Wilms' tumor 1 gene mutations independently predict poor outcome in adults with cytogenetically normal acute myeloid leukemia: a cancer and leukemia group B study

Abstract

Purpose: To analyze the prognostic impact of Wilms' tumor 1 (WT1) gene mutations in cytogenetically normal acute myeloid leukemia (CN-AML). PATIENTS AND METHODS We studied 196 adults younger than 60 years with newly diagnosed primary CN-AML, who were treated similarly on Cancer and Leukemia Group B (CALGB) protocols 9621 and 19808, for WT1 mutations in exons 7 and 9. The patients also were assessed for the presence of FLT3 internal tandem duplications (FLT3-ITD), FLT3 tyrosine kinase domain mutations (FLT3-TKD), MLL partial tandem duplications (MLL-PTD), NPM1 and CEBPA mutations, and for the expression levels of ERG and BAALC.
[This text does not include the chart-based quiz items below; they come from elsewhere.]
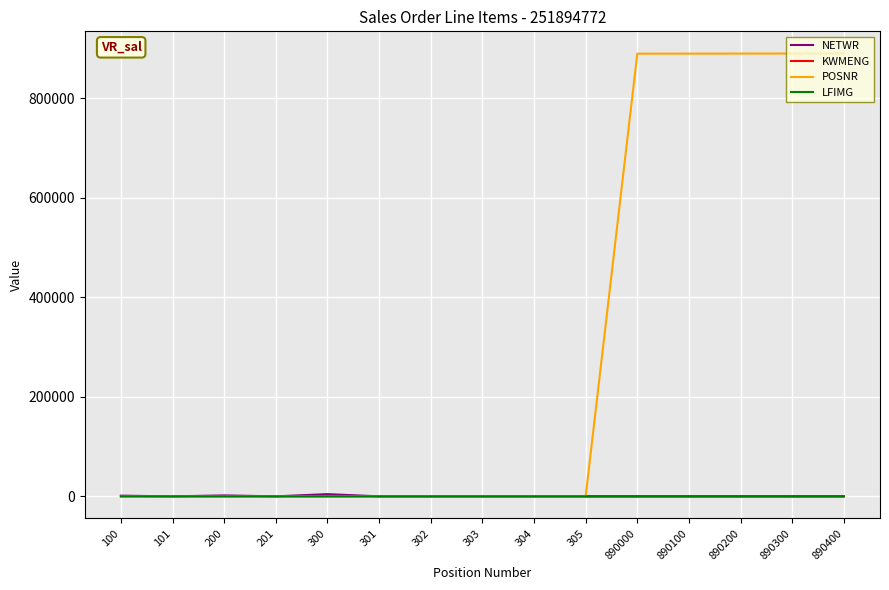

The NETWR series shows 1858.2 at 200. True or false?

True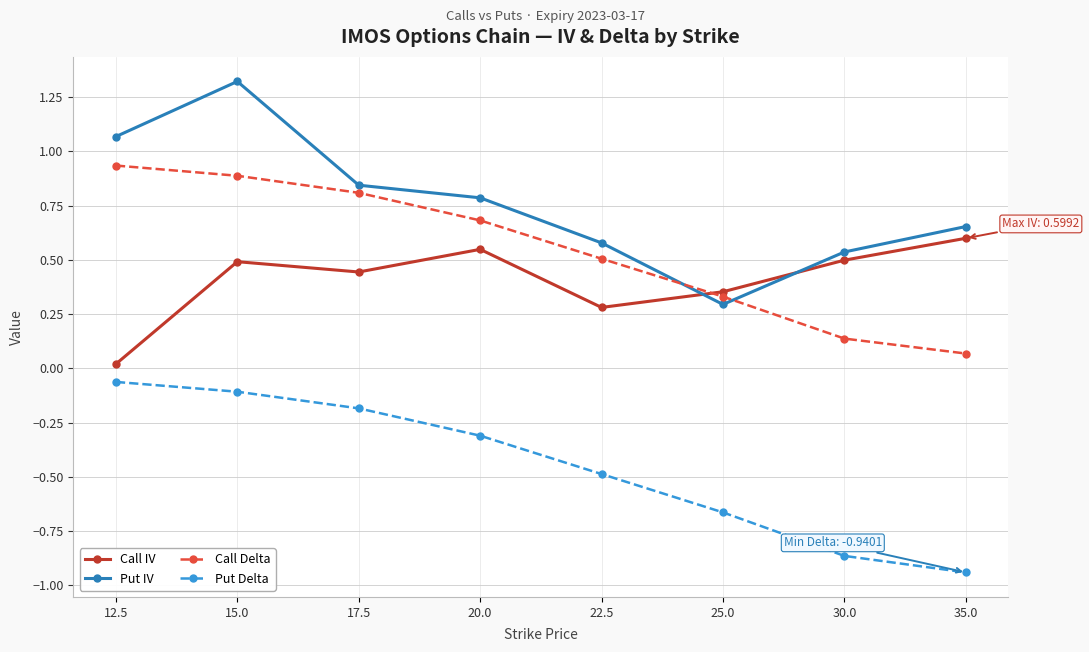

Is it true that Call IV equals 0.3 at 20.0?

False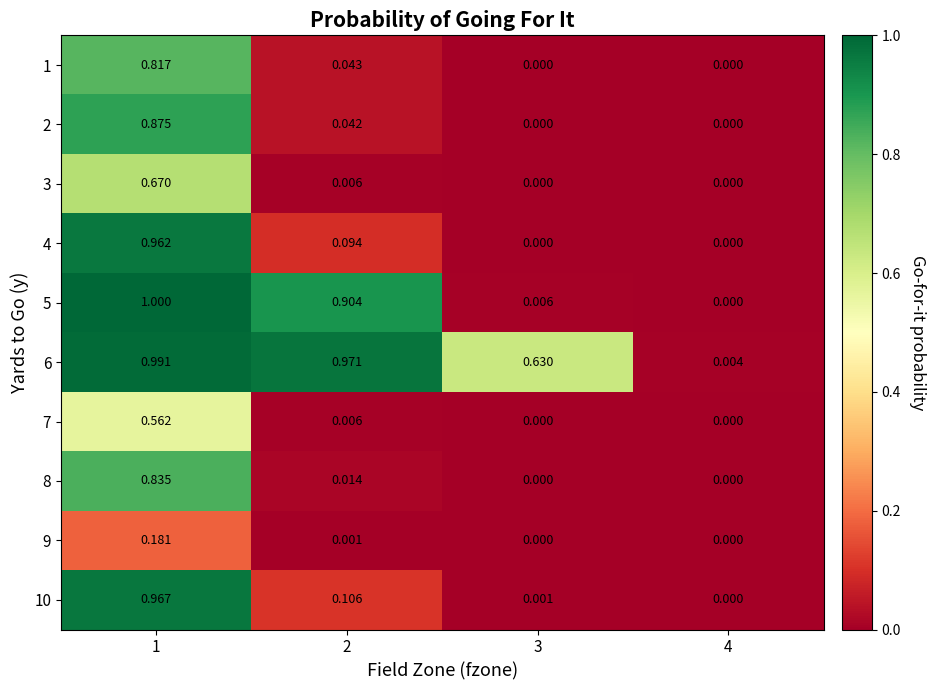

Is the value of 9 at 3 greater than the value of 6 at 1?

No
Results: Twenty-one patients (10.7%) harbored WT1 mutations. Complete remission rates were not significantly different between patients with WT1 mutations and those with unmutated WT1 (P = .36; 76% v 84%). Patients with WT1 mutations had worse disease-free survival (DFS; P < .001; 3-year rates, 13% v 50%) and overall survival (OS; P < .001; 3-year rates, 10% v 56%) than patients with unmutated WT1. In multivariable analyses, WT1 mutations independently predicted worse DFS (P = .009; hazard ratio [HR] = 2.7) when controlling for CEBPA mutational status, ERG expression level, and FLT3-ITD/NPM1 molecular-risk group (ie, FLT3-ITD(negative)/NPM1(mutated) as low risk v FLT3-ITD(positive) and/or NPM1(wild-type) as high risk). WT1 mutations also independently predicted worse OS (P < .001; HR = 3.2) when controlling for CEBPA mutational status, FLT3-ITD/NPM1 molecular-risk group, and white blood cell count.
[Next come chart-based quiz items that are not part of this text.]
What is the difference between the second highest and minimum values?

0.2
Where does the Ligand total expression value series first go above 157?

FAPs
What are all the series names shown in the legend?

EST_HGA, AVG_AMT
Conclusion: We report the first evidence that WT1 mutations independently predict extremely poor outcome in intensively treated, younger patients with CN-AML. Future trials should include testing for WT1 mutations as part of molecularly based risk assessment and risk-adapted treatment stratification of patients with CN-AML.

Fig A1.

(A) Disease-free and (B) overall survival of patients with CN-AML according to the mutational WT1 status (ie, patients with WT1 mutations [WT1^mut] v patients without WT1 mutations [WT1^wt]) and the FLT3-ITD/NPM1 molecular-risk group (ie, high risk: patients with FLT3-ITD and/or wild-type NPM1; low risk: patients without FLT3-ITD and with NPM1 mutation).

Fig 1.

Coexistence of WT1 mutations with mutations in other genes, such as NPM1, FLT3 (ITD), CEBPA, FLT3 (TKD), and MLL (PTD) among 21 patients who harbored WT1 mutations. (*) Indicates the presence of the CEBPA polymorphism c.1175_1180dup in patient 3.

Fig 2.

(A) Disease-free and (B) overall survival of patients with CN-AML according to mutational WT1 status (ie, patients with WT1 mutations [WT1^mut] v patients without WT1 mutations [WT1^wt]).